**PROBLEM DETAILS**
Transcribe exactly the line that contains "tisztább kereteket adhatnak" and each line that comes after it in the material, the last line included, and nothing more.

**INFORMATION GIVEN**
- - -

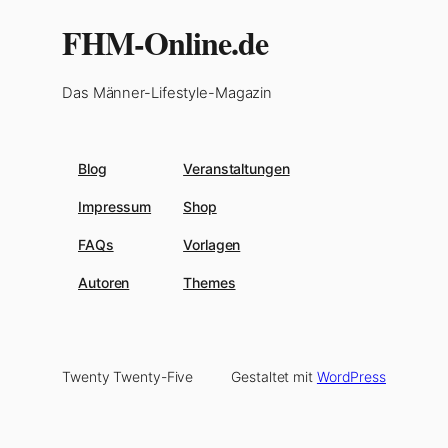
FHM-Online.de
Das Männer-Lifestyle-Magazin
Blog
Veranstaltungen
Impressum
Shop
FAQs
Vorlagen
Autoren
Themes
Twenty Twenty-Five
Gestaltet mit
WordPress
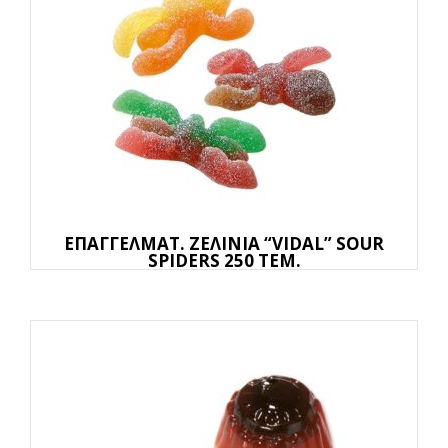
ΕΠΑΓΓΕΛΜΑΤ. ΖΕΛΙΝΙΑ “VIDAL” SOUR
SPIDERS 250 TEM.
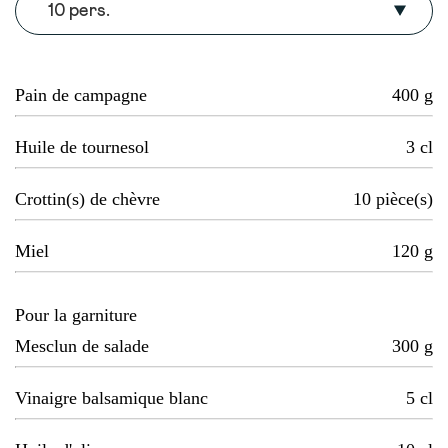
10 pers.
Pain de campagne
400
g
Huile de tournesol
3
cl
Crottin(s) de chèvre
10
pièce(s)
Miel
120
g
Pour la garniture
Mesclun de salade
300
g
Vinaigre balsamique blanc
5
cl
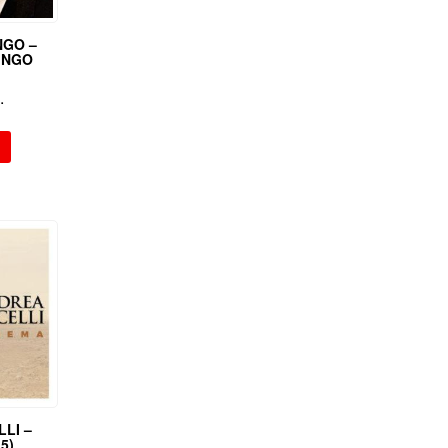
NGO –
INGO
.
LI –
5)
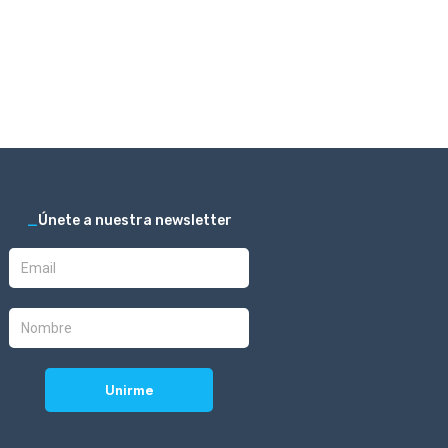
_
Únete a nuestra newsletter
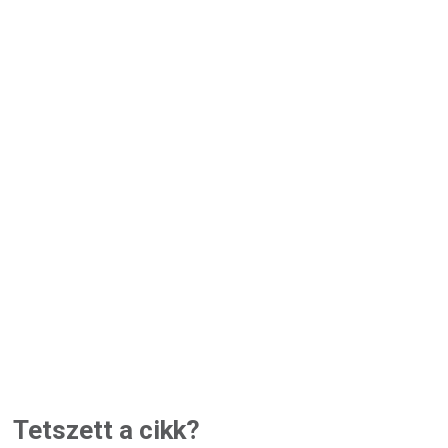
Tetszett a cikk?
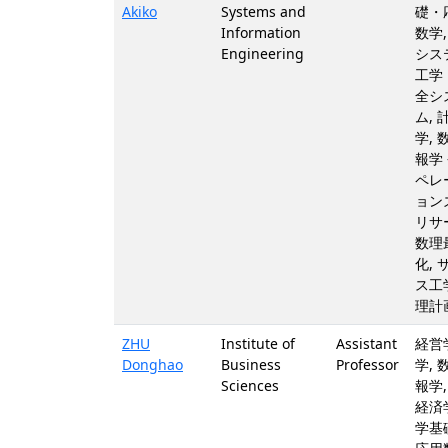
Akiko
Systems and
礎・
Information
数学,
Engineering
シス
工学
全シ
ム, 
学, 
報学 
ペレ
ョン
リサ
数理
化, 
ス工学
理計
ZHU
Institute of
Assistant
経営学
Donghao
Business
Professor
学, 
Sciences
報学,
経済学
学基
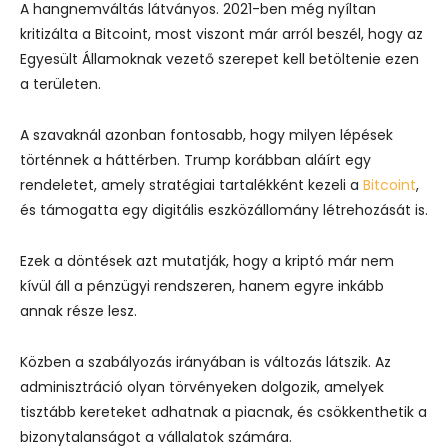
A hangnemváltás látványos. 2021-ben még nyíltan
kritizálta a Bitcoint, most viszont már arról beszél, hogy az
Egyesült Államoknak vezető szerepet kell betöltenie ezen
a területen.
A szavaknál azonban fontosabb, hogy milyen lépések
történnek a háttérben. Trump korábban aláírt egy
rendeletet, amely stratégiai tartalékként kezeli a
Bitcoint
,
és támogatta egy digitális eszközállomány létrehozását is.
Ezek a döntések azt mutatják, hogy a kriptó már nem
kívül áll a pénzügyi rendszeren, hanem egyre inkább
annak része lesz.
Közben a szabályozás irányában is változás látszik. Az
adminisztráció olyan törvényeken dolgozik, amelyek
tisztább kereteket adhatnak a piacnak, és csökkenthetik a
bizonytalanságot a vállalatok számára.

- - -

**EXERCISE SOLUTION**
tisztább kereteket adhatnak a piacnak, és csökkenthetik a
bizonytalanságot a vállalatok számára.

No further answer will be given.